WORK REQUIRED:
Determine how many lines below include the string "sightings". Reply with the number only.

Recorded data:
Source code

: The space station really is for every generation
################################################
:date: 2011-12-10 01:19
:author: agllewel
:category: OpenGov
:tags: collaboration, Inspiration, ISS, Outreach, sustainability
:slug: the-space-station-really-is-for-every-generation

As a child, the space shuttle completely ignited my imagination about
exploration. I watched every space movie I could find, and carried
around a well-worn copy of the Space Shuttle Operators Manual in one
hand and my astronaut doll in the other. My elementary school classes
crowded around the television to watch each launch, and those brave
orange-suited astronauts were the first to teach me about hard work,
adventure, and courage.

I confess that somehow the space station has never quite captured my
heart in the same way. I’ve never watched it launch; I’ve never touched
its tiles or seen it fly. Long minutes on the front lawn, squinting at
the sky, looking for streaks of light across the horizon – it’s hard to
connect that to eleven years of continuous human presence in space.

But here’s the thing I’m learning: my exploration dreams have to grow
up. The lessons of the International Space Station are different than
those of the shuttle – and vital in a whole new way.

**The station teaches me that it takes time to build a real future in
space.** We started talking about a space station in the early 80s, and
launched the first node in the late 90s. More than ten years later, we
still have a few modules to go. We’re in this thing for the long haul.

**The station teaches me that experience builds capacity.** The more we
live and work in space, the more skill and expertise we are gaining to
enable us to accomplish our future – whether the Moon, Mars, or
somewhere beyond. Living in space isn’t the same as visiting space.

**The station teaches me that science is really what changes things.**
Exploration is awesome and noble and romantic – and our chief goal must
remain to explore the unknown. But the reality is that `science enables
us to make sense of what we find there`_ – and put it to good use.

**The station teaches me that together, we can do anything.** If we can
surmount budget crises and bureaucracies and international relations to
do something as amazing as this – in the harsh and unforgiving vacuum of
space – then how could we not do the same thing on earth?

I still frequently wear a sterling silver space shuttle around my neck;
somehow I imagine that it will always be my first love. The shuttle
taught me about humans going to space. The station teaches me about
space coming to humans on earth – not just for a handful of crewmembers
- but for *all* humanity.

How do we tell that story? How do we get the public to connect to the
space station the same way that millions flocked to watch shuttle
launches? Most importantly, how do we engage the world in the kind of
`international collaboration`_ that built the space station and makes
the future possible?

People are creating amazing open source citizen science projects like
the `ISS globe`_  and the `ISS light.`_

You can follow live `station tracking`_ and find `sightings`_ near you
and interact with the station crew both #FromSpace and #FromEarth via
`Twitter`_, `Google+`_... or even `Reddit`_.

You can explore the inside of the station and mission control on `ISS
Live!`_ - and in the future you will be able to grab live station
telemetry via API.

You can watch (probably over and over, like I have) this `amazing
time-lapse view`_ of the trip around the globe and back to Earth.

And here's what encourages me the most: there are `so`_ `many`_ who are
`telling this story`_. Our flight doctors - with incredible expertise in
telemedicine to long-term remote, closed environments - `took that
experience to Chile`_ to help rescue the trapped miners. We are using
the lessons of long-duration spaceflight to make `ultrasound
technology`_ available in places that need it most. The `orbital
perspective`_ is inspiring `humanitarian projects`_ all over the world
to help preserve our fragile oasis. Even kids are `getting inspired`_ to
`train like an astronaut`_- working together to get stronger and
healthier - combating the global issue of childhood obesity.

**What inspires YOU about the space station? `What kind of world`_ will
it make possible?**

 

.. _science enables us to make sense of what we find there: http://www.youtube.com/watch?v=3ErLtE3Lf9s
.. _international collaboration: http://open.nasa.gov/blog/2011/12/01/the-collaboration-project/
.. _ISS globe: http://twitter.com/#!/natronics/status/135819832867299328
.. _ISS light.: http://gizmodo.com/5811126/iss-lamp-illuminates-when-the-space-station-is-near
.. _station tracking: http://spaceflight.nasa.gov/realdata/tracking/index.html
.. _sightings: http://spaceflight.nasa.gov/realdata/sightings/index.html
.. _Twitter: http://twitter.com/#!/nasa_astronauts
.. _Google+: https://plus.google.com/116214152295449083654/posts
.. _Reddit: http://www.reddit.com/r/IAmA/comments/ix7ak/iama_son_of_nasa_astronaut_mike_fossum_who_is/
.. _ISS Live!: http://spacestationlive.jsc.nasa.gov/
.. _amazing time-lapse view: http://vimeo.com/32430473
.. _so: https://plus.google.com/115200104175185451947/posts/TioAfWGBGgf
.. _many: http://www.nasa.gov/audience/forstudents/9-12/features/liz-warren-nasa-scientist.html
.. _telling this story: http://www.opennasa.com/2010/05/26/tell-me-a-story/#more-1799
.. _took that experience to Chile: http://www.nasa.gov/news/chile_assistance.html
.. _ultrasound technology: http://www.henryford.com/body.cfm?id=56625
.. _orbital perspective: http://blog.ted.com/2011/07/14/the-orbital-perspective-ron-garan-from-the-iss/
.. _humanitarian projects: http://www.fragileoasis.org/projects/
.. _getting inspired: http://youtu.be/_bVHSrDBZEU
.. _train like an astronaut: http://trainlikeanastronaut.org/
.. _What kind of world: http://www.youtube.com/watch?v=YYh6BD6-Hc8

SOLVED EXERCISE:
2